=== Section Start ===

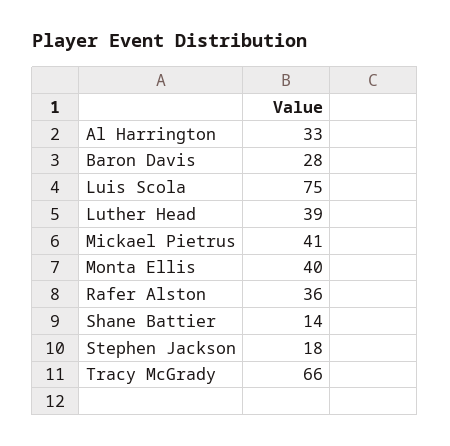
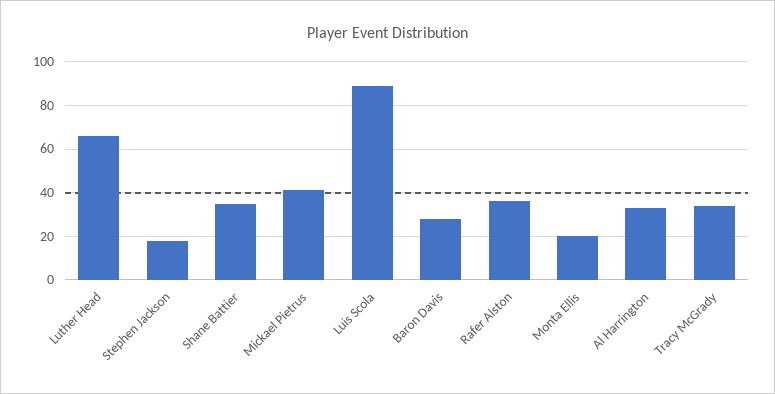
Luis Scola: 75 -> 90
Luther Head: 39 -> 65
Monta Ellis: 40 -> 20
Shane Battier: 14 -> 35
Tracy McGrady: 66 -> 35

=== Section End ===

> **Assignment**: The task calls for all records to be set down precisely, excluding any images.

> **Answer below**:
Luis Scola: 75 -> 90
Luther Head: 39 -> 65
Monta Ellis: 40 -> 20
Shane Battier: 14 -> 35
Tracy McGrady: 66 -> 35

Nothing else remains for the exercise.